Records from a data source
Content starts
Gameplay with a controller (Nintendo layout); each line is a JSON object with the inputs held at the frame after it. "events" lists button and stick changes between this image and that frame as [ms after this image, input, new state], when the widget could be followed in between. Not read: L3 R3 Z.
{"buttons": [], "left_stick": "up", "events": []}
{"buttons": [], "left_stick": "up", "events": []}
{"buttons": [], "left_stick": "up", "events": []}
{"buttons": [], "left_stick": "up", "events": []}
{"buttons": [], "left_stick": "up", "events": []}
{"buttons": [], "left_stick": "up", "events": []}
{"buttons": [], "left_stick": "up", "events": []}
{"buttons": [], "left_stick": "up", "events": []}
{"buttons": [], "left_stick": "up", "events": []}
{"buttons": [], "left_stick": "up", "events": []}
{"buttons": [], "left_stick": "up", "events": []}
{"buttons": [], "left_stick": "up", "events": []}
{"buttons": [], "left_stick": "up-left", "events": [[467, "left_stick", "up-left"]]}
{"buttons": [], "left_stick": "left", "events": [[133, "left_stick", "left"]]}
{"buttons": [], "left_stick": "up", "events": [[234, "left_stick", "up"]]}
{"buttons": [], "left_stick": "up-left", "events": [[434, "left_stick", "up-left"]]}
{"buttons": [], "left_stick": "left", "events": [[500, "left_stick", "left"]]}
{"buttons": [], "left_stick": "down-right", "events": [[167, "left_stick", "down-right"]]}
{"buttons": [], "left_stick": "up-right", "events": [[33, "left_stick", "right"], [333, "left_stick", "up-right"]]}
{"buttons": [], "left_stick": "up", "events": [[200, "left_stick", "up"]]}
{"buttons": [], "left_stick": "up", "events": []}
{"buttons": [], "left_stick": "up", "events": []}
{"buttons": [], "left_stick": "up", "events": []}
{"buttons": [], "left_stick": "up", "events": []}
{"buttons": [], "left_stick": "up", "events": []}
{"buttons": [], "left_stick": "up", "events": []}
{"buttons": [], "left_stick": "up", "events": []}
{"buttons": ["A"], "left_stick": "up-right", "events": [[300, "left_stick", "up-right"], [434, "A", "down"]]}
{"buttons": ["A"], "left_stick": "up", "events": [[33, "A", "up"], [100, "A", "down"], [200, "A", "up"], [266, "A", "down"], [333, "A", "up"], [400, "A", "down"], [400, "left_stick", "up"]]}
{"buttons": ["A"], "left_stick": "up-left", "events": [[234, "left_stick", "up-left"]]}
Content ends
*WHAT TO PRODUCE*: Every line in the data that holds the string "down" should be copied.

*ANSWER TO THIS TASK*:
{"buttons": [], "left_stick": "down-right", "events": [[167, "left_stick", "down-right"]]}
{"buttons": ["A"], "left_stick": "up-right", "events": [[300, "left_stick", "up-right"], [434, "A", "down"]]}
{"buttons": ["A"], "left_stick": "up", "events": [[33, "A", "up"], [100, "A", "down"], [200, "A", "up"], [266, "A", "down"], [333, "A", "up"], [400, "A", "down"], [400, "left_stick", "up"]]}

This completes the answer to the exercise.